271 Broadway was built in 1879 for James S. Dodge by local builder M. G. Copp. Earlier buildings on this site, including the so-called Hoyte House, were torn down and parts removed at this time. James S. Dodge and Son, Grocers, were located at 271 Broadway until 1901, when the building was purchased by Edward F. Searles. In 1904, Searles moved the J. G. Frederick house from the south side of Park Street and added it to the Dodge building, known for a time as the Turnpike Hotel. Subsequent occupants included the Methuen National Bank and the Methuen Hotel and Tavern. The building originally housed an Odd Fellows Hall, which, according to the newspaper, was frescoed by the firm of Austin and Blake of Haverhill and decorated in a very fine manner. This room was in use until the Odd Fellows built their own building at 5-7 Hampshire Street in 1899.

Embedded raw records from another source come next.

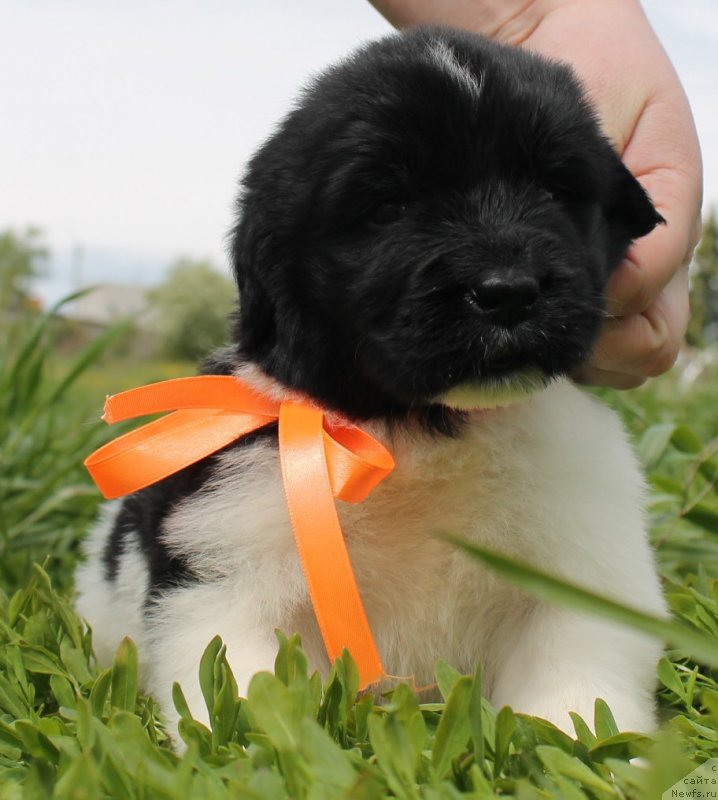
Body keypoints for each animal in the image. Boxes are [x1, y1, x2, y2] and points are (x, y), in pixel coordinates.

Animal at [74, 26, 668, 736]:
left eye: (554, 191)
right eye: (389, 207)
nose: (508, 291)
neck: (415, 430)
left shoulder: (582, 566)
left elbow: (576, 696)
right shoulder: (227, 570)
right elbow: (241, 693)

James S. Dodge was born in 1826 in New Boston, N. H. He and his family lived for a time in Andover and came to Methuen in the 1860s. In 1866 he purchased Samuel Webster's grocery business, then lodged in the Methuen Company Store building at 42-46 Hampshire Street. Dodge's business prospered and in 1879 he erected the store at 271 Broadway, where he and his son, Selwin, catered to a large trade. In 1891 they installed electric lighting and in 1893 they employed 7 clerks and kept 4 teams. An advertisement in the 1896 directory declared them to be dealers in fine groceries, teas, coffees, spices, hardware, cutlery, farming and garden tools, seeds, lawn mowers, King Arthur flour, a variety of choice dairy products, and Moxie Nerve Food. James was a prominent member of the community, as was his son Selwin, who served as a member of the Board of Selectmen and a member and officer of the Republican Town Committee. James died August 3, 1906.